Data shown:
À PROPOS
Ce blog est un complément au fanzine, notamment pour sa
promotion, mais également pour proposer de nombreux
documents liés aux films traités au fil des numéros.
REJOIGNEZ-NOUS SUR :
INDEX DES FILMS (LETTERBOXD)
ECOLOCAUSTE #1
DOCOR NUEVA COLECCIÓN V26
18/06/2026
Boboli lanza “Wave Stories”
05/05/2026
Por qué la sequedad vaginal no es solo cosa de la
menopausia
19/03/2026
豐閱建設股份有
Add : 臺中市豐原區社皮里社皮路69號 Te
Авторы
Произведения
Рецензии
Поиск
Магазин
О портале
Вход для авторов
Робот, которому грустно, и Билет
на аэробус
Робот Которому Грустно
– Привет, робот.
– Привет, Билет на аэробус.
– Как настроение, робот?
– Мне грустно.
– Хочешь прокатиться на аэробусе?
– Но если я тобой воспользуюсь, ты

* * *

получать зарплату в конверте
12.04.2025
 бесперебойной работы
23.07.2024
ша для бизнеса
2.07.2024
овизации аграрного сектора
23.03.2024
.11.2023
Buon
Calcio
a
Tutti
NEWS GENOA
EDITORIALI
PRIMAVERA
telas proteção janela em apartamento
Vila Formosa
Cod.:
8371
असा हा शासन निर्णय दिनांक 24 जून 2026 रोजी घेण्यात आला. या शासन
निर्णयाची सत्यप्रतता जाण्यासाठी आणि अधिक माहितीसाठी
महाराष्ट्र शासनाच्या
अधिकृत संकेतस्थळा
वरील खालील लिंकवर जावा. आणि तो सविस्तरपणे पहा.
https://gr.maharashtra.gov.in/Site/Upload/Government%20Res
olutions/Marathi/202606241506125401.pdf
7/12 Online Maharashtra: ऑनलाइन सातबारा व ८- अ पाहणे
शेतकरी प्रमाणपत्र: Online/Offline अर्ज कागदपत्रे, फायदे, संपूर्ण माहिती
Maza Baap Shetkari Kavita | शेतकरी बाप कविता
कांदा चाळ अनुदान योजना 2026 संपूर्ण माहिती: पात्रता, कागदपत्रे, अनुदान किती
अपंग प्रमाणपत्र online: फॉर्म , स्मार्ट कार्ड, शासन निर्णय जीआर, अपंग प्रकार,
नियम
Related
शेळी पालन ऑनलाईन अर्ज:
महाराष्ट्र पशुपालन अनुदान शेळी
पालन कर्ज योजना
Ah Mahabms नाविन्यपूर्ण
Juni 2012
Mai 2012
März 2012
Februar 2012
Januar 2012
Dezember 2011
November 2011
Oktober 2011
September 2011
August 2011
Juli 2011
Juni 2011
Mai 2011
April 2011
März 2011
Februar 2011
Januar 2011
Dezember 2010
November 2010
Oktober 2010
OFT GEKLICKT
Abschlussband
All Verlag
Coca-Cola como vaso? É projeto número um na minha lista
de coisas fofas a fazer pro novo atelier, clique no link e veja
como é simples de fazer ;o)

Work order: In the material above, find the lines that contain "pour" and show them.

Written response:
Ce blog est un complément au fanzine, notamment pour sa
promotion, mais également pour proposer de nombreux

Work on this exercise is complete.